**** TEXTO FORNECIDO ****

Você sabe como morre uma estrela, meu amor?

por Milly Lacombe
Tpm #155

Um espetáculo arrebatador, assim como você, essa explosão de intensidade capaz de gerar mais energia que o sol

Uma estrela começa a morrer quando já não tem combustível para queimar. Nessa hora o núcleo entra em colapso e durante algumas horas, já morrendo, ela emite uma luz azulada que poderia ser vista em toda a galáxia – se houvesse ali um observador – até finalmente explodir num espetá-culo de cores e intensidade que chega a ofuscar o brilho da galáxia que a abriga e que é capaz de gerar mais energia do que o Sol.

Depois da explosão, pedaços do que por bilhões de anos foi uma estrela são espalhados pela imensidão do espaço, deixando um rastro de brilho e beleza para deleite desse nosso hipotético observador. Será que existe no universo espetáculo mais arrebatador do que a morte de uma estrela, meu amor?

 

Era uma noite fria de maio quando você entrou na minha vida e foi numa noite quente de primavera, dez anos depois, que você se preparou para sair. Enxergar a vida sem você era para mim tão provável quanto presenciar a morte de uma estrela, mas uma improbabilidade deixa de existir quando a realidade tira nossos pés do chão e, segurando meu rosto com as duas mãos, me obriga a enxergar.

No começo, varrida por medo, me recusei a abrir os olhos, mas, como as mãos nunca deixavam meu rosto, fui obrigada a ver; e que aflição perceber que diante de mim, onde antes só existia você, havia apenas um abismo em direção ao qual agora eu andava completamente sozinha.

****

PROBLEMA PROPOSTO 1:
Verta para o inglês a seguinte frase do texto fornecido: "Uma estrela começa a morrer quando já não tem combustível para queimar."
PROBLEMA PROPOSTO 2:
Transcreva fielmente o trecho do texto fornecido que vai de "Era uma noite" até "andava completamente sozinha.".

**** DADOS BRUTOS ****

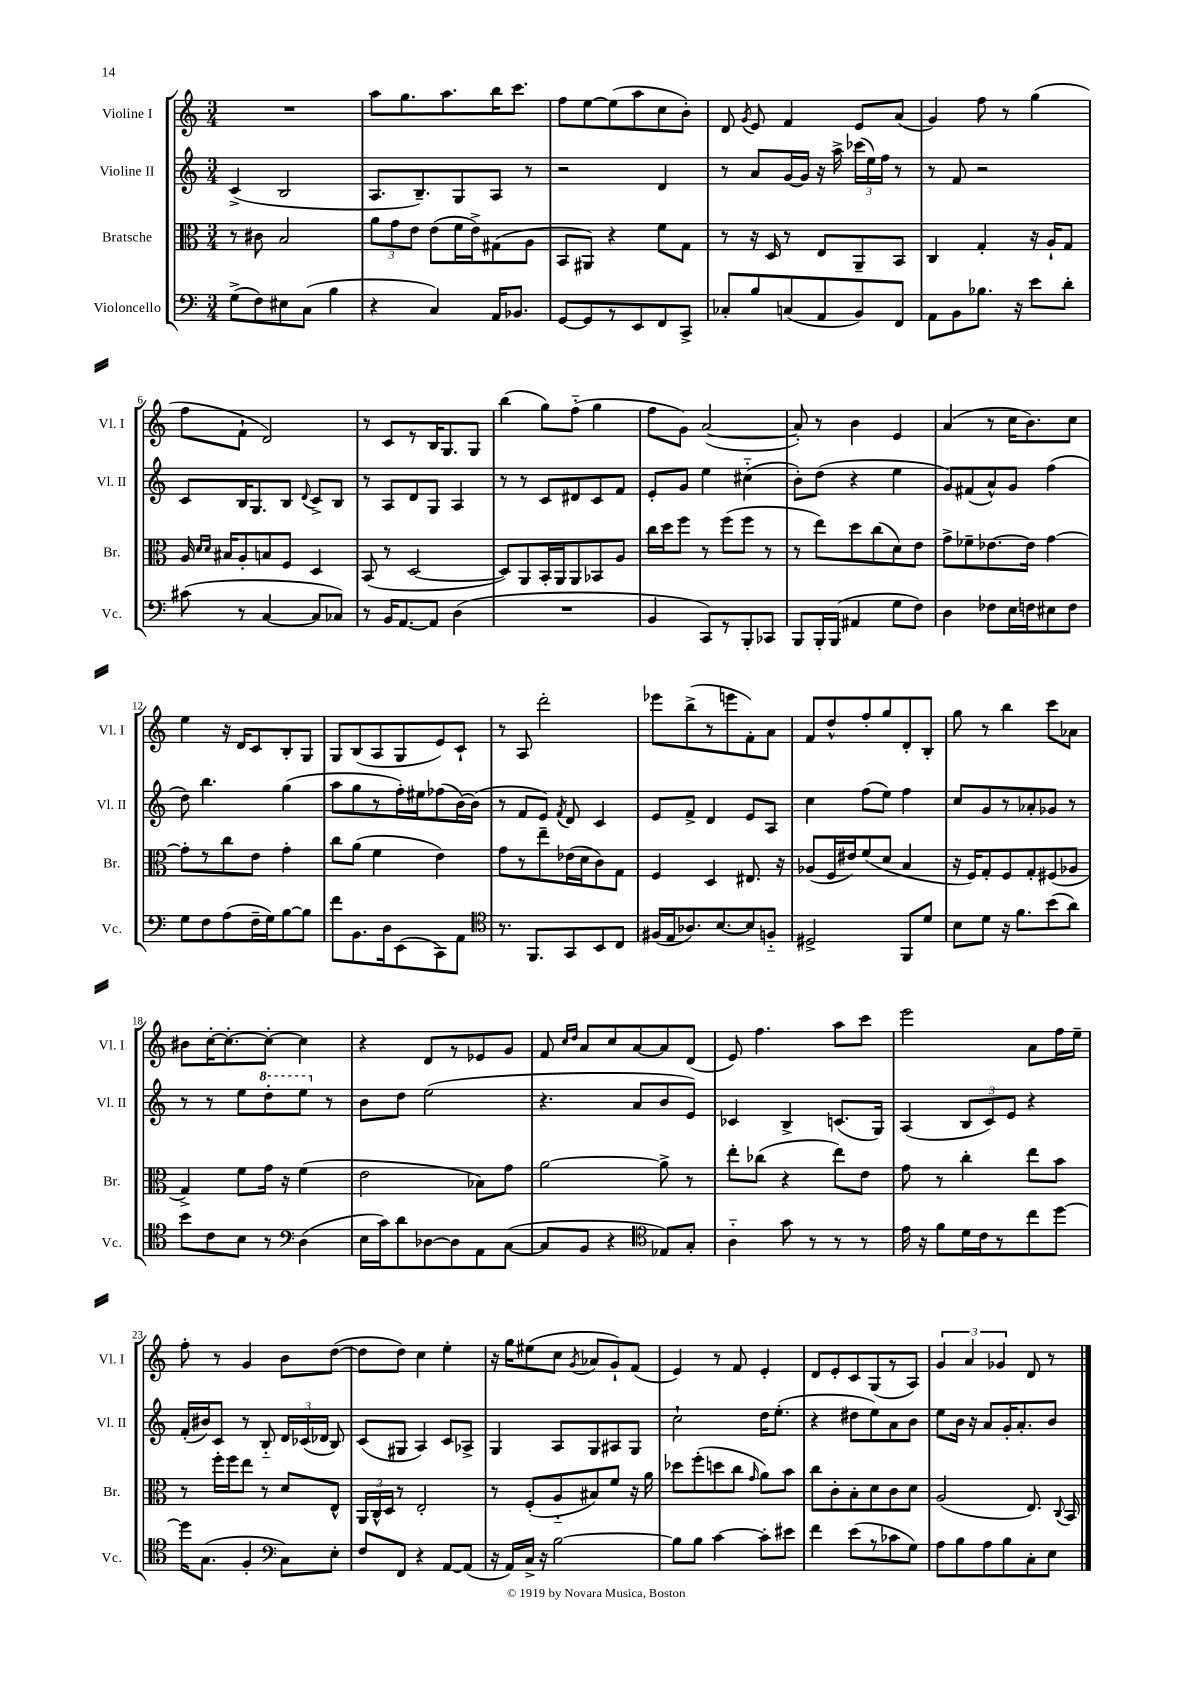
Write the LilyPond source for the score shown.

****

RESULTADO DA TAREFA 1:
A star begins to die when it no longer has fuel to burn.

RESULTADO DA TAREFA 2:
Era uma noite fria de maio quando você entrou na minha vida e foi numa noite quente de primavera, dez anos depois, que você se preparou para sair. Enxergar a vida sem você era para mim tão provável quanto presenciar a morte de uma estrela, mas uma improbabilidade deixa de existir quando a realidade tira nossos pés do chão e, segurando meu rosto com as duas mãos, me obriga a enxergar.

No começo, varrida por medo, me recusei a abrir os olhos, mas, como as mãos nunca deixavam meu rosto, fui obrigada a ver; e que aflição perceber que diante de mim, onde antes só existia você, havia apenas um abismo em direção ao qual agora eu andava completamente sozinha.